Some of the settings for the presentations are mundane, like a hotel, while many can be evocative, such as the site of the South Vietnamese Presidential Palace in Saigon, the infamous Hanoi Hilton, a combat base in Khe Sanh, and the tunnels of Cu Chi, the immense network of interconnected underground tunnels located just outside Ho Chi Minh City. Today the tunnels are a tourist destination that display images of the mantraps the Viet Cong used, including murals of American soldiers impaled on punji sticks and spouting blood.

Cohen says that such locations bring the topics to life.

"During the course of four days you can get deeply into that world with some very emotionally powerful presentations," he says. Cohen recalls a particularly stirring moment on the 2005 trip to Italy to study the 1944 Battle of Monte Cassino. On a rocky hill just southeast of Rome, St. Benedict of Nursia had established in 529 a monastery that would later serve as the source of the Benedictine Order. During the battle, the fortresslike building was destroyed by Allied bombing.
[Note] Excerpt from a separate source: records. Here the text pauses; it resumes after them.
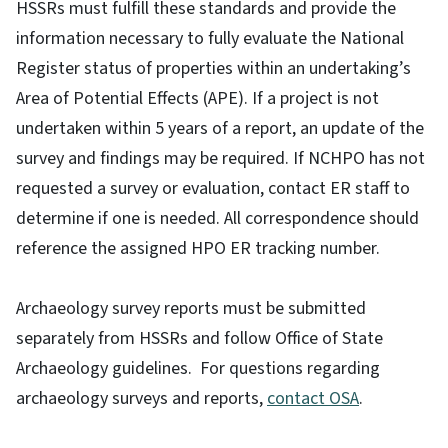
HSSRs must fulfill these standards and provide the
information necessary to fully evaluate the National
Register status of properties within an undertaking’s
Area of Potential Effects (APE). If a project is not
undertaken within 5 years of a report, an update of the
survey and findings may be required. If NCHPO has not
requested a survey or evaluation, contact ER staff to
determine if one is needed. All correspondence should
reference the assigned HPO ER tracking number.
Archaeology survey reports must be submitted
separately from HSSRs and follow Office of State
Archaeology guidelines. For questions regarding
archaeology surveys and reports,
contact OSA
.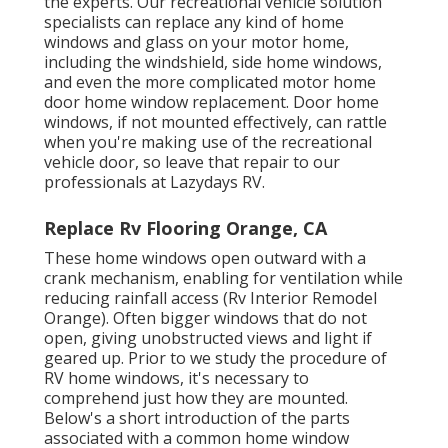
the experts. Our recreational vehicle solution
specialists can replace any kind of home
windows and glass on your motor home,
including the windshield, side home windows,
and even the more complicated motor home
door home window replacement. Door home
windows, if not mounted effectively, can rattle
when you're making use of the recreational
vehicle door, so leave that repair to our
professionals at Lazydays RV.
Replace Rv Flooring Orange, CA
These home windows open outward with a
crank mechanism, enabling for ventilation while
reducing rainfall access (Rv Interior Remodel
Orange). Often bigger windows that do not
open, giving unobstructed views and light if
geared up. Prior to we study the procedure of
RV home windows, it's necessary to
comprehend just how they are mounted.
Below's a short introduction of the parts
associated with a common home window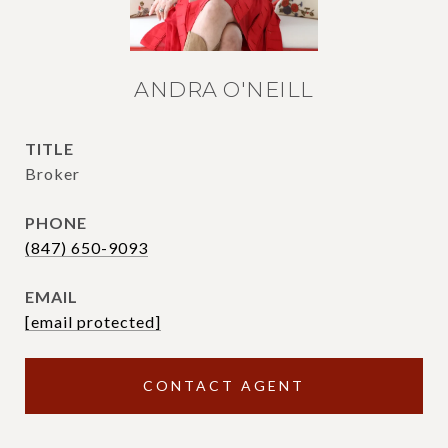
ANDRA O'NEILL
TITLE
Broker
PHONE
(847) 650-9093
EMAIL
[email protected]
CONTACT AGENT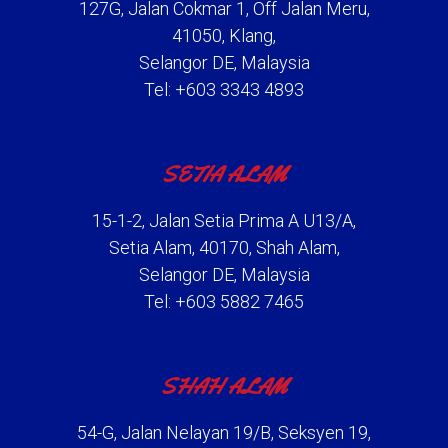
127G, Jalan Cokmar 1, Off Jalan Meru,
41050, Klang,
Selangor DE, Malaysia
Tel: +603 3343 4893
SETIA ALAM
15-1-2, Jalan Setia Prima A U13/A,
Setia Alam, 40170, Shah Alam,
Selangor DE, Malaysia
Tel: +603 5882 7465
SHAH ALAM
54-G, Jalan Nelayan 19/B, Seksyen 19,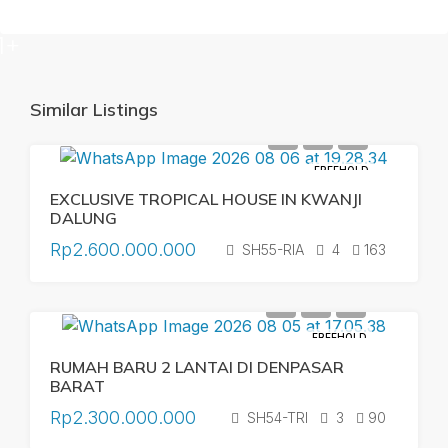
1+
Similar Listings
FREEHOLD
EXCLUSIVE TROPICAL HOUSE IN KWANJI
DALUNG
Rp2.600.000.000
SH55-RIA
4
163
FREEHOLD
RUMAH BARU 2 LANTAI DI DENPASAR
BARAT
Rp2.300.000.000
SH54-TRI
3
90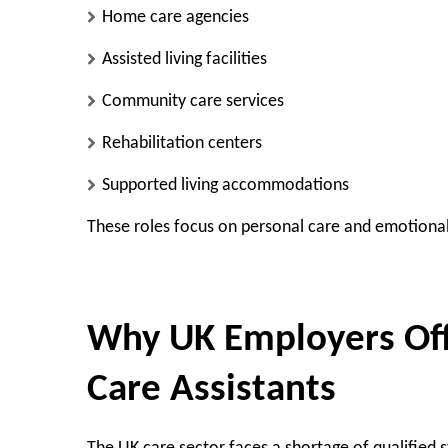
Home care agencies
Assisted living facilities
Community care services
Rehabilitation centers
Supported living accommodations
These roles focus on personal care and emotional
Why UK Employers Offe
Care Assistants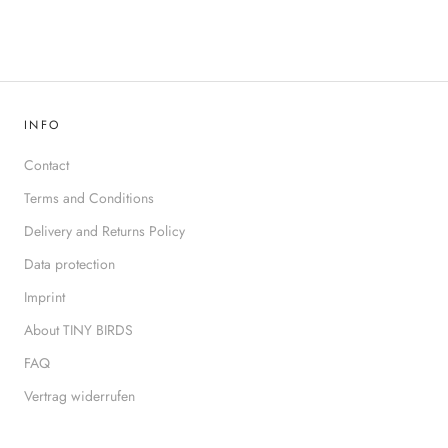
INFO
Contact
Terms and Conditions
Delivery and Returns Policy
Data protection
Imprint
About TINY BIRDS
FAQ
Vertrag widerrufen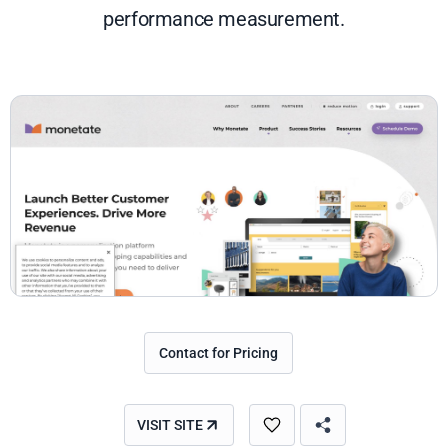
performance measurement.
Contact for Pricing
VISIT SITE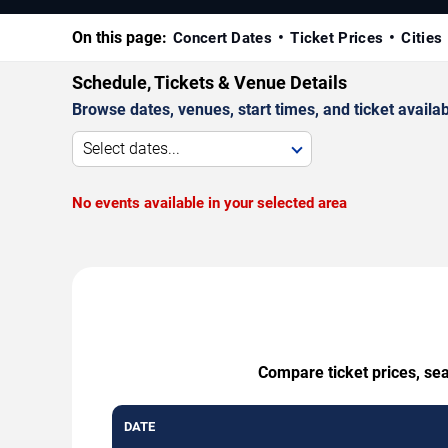
On this page:
Concert Dates
Ticket Prices
Cities
Schedule, Tickets & Venue Details
Browse dates, venues, start times, and ticket availabi
Select dates...
No events available in your selected area
Compare ticket prices, se
DATE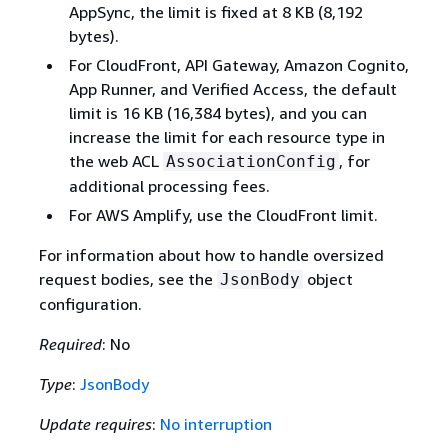
AppSync, the limit is fixed at 8 KB (8,192
bytes).
For CloudFront, API Gateway, Amazon Cognito,
App Runner, and Verified Access, the default
limit is 16 KB (16,384 bytes), and you can
increase the limit for each resource type in
the web ACL
, for
AssociationConfig
additional processing fees.
For AWS Amplify, use the CloudFront limit.
For information about how to handle oversized
request bodies, see the
object
JsonBody
configuration.
Required
: No
Type
:
JsonBody
Update requires
:
No interruption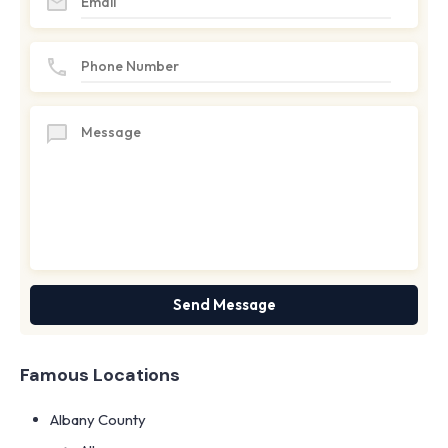
Famous Locations
Albany County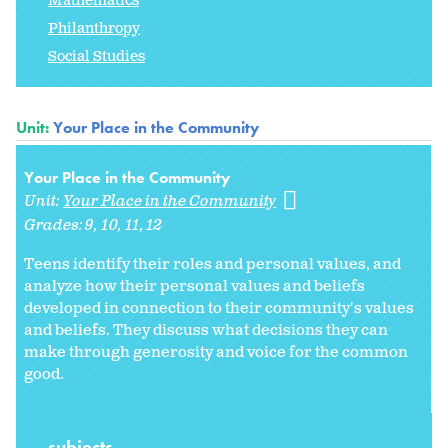
Mathematics
Philanthropy
Social Studies
Unit:
Your Place in the Community
Your Place in the Community
Unit:
Your Place in the Community
Grades:
9
10
11
12
Teens identify their roles and personal values, and
analyze how their personal values and beliefs
developed in connection to their community's values
and beliefs. They discuss what decisions they can
make through generosity and voice for the common
good.
subjects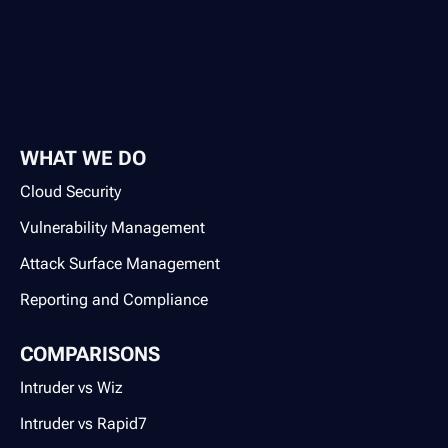
WHAT WE DO
Cloud Security
Vulnerability Management
Attack Surface Management
Reporting and Compliance
COMPARISONS
Intruder vs Wiz
Intruder vs Rapid7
Cohen says that although the Allied High Command didn't believe that high-level Germans occupied the monastery, the building looked like a massive fortification, and the troops down below called for its destruction.

"Look at it from their point of view. They were enduring constant artillery bombardments and were completely exposed," Cohen says. "Nearly all of the New Zealand Army was deployed there, so the upper echelon of command had the added moral pressure of preserving the army of an entire nation."
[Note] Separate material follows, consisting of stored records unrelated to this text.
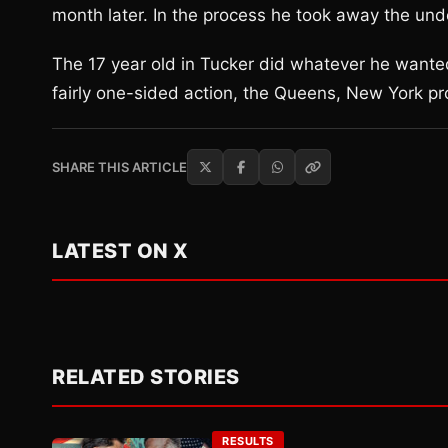
month later. In the process he took away the und
The 17 year old in Tucker did whatever he wante
fairly one-sided action, the Queens, New York pr
SHARE THIS ARTICLE
LATEST ON X
RELATED STORIES
RESULTS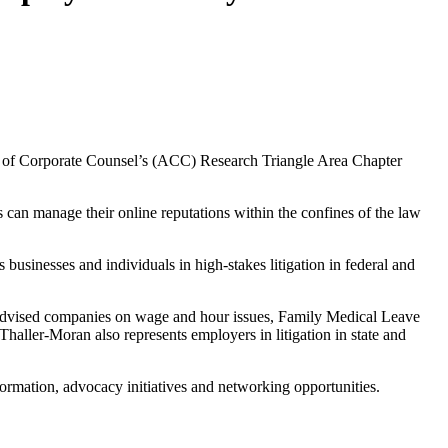
on of Corporate Counsel’s (ACC) Research Triangle Area Chapter
an manage their online reputations within the confines of the law
businesses and individuals in high-stakes litigation in federal and
s advised companies on wage and hour issues, Family Medical Leave
haller-Moran also represents employers in litigation in state and
ormation, advocacy initiatives and networking opportunities.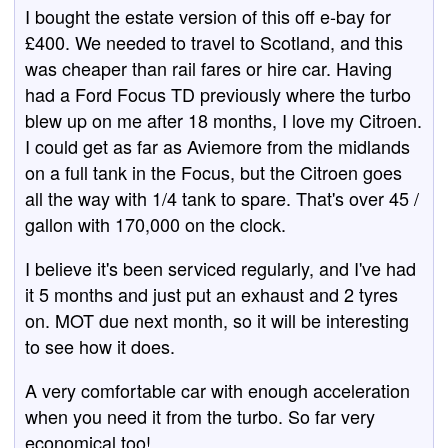
I bought the estate version of this off e-bay for
£400. We needed to travel to Scotland, and this
was cheaper than rail fares or hire car. Having
had a Ford Focus TD previously where the turbo
blew up on me after 18 months, I love my Citroen.
I could get as far as Aviemore from the midlands
on a full tank in the Focus, but the Citroen goes
all the way with 1/4 tank to spare. That's over 45 /
gallon with 170,000 on the clock.
I believe it's been serviced regularly, and I've had
it 5 months and just put an exhaust and 2 tyres
on. MOT due next month, so it will be interesting
to see how it does.
A very comfortable car with enough acceleration
when you need it from the turbo. So far very
economical too!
Later that night after the SAIS group visited the now restored monastery, Cohen led an Italian wine–fueled discussion about whether bombing the monastery was the right course of action. He says the debate got emotional on both sides, but the group, by a slim majority, voted in favor of bombing the building.

"I asked the group to throw themselves into the position of that New Zealand division and what they were up against," Cohen says. "I tell people the point is not sympathy; the point is empathy. Imagine what it's like to be in another's shoes." Matt Williams, one of the quartermasters for the Vietnam trip, says that he and Jon Welch, who served as a U.S. Marine Corps infantry officer before joining SAIS, chose the Tet Offensive because they wanted to explore the Vietnam War's similarities to contemporary conflicts, and the battle provided a coherent window to what was a sprawling, complicated conflict.

One goal was for the SAIS group to get inside the heads of the Communist Force leaders, who were not unified in their desire for such a bold offensive. "Many senior generals were not keen on the idea and felt it would waste a lot of lives," Williams says. "It was the party's hard-liners that were pushing for this approach."

Welch, who graduated in May, says that the staff rides were the highlight of his time at SAIS. He vividly recalls the powerful presentations of McLaughlin and Keaney and the tears of some in attendance. "It was just hard-hitting how matter-of-fact they were about their time there," he says.

Williams says that the end of staff rides often gets emotional. "I remember we were all speechless. We didn't know what to say about what we just experienced. I think we realized it would take us some time to process what we just did. Dr. Cohen says that is to be expected. You walk out with more questions than answers as war is often very complicated."

For the 2014 International Staff Ride, SAIS will examine Europe in 1918, going over the final battles of World War I and the Treaty of Versailles.

"We have two whip-smart quartermasters already plotting and scheming," Cohen says.